Ayacucho and anticucho

From Andahuaylas the road continues uncertain between steep climb up to the 5000 meters of the plateau and steep descents to lick the Amazon rain forest, along the valley of Chanka and the tributaries of the Rio Apurimac. Finally we arrive to Ayacucho, abandoned pearl between indigenous culture, religiosity and syncretism, sendero luminoso.

Ayacucho, the city of many Peruvian friends, also on their way to some fascinating and exotic places.

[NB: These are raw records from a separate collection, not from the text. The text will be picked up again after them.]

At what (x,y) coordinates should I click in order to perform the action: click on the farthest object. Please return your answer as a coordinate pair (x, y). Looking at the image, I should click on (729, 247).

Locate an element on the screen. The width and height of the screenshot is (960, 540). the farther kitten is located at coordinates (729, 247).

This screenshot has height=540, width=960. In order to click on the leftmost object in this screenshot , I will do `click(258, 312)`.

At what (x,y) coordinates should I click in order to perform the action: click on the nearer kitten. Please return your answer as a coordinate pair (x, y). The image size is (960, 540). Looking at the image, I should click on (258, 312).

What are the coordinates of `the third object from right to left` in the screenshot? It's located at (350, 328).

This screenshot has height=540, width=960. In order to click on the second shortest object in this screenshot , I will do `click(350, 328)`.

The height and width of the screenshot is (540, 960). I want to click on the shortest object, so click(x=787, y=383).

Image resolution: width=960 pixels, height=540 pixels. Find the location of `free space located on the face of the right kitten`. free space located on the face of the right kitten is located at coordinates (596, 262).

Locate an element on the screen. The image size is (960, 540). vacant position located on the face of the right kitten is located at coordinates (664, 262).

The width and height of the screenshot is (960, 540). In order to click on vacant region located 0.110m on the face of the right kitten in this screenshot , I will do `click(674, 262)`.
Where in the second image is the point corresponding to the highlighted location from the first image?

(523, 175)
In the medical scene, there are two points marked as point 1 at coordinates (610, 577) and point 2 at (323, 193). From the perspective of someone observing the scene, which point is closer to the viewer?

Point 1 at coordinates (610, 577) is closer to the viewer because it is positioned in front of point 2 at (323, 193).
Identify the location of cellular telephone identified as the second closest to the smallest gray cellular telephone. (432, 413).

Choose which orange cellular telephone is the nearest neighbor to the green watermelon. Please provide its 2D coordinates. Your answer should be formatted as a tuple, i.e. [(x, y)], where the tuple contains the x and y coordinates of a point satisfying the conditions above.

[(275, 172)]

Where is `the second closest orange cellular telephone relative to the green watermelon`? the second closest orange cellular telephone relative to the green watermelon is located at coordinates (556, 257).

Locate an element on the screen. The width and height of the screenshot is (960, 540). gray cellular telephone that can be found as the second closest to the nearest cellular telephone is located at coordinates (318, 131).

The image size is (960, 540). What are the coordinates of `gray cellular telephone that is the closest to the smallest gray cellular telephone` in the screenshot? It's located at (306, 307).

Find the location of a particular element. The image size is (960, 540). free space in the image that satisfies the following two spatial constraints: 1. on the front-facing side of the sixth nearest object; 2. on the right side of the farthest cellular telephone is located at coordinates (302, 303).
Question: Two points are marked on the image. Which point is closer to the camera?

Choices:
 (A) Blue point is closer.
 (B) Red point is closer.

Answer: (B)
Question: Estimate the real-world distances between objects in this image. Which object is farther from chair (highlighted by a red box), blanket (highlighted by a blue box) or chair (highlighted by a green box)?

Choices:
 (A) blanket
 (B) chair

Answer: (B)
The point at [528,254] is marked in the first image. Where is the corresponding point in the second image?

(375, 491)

Ayacucho, the city of the best anticuchos or offal of bovine and grilled potatoes and best picarrones or pancakes with a special sauce.

Ayacucho

Andahuaylas, Apurimac

The journey by minibus (colectivo) climbs with exaggerated steepness starting from 2300 meters above sea level of Abancay to get well over 4000 meters and finally descend again. The route runs through the district of Apurimac, one of the most isolated and wild in Peru. We reach Andahuaylas late at night. The long journey is enlivened by music and the human contact that is created in the minibus filled up to bursting with people, things and animals. A baby named Annibal and his young mother sit next to me.

The scenery is lovely, and alfalfa fields of maize give way to small villages of adobe houses, a few caws, where humans have wisely sweetened the fertile but steep sides of the mountains. The people are very welcoming and nice.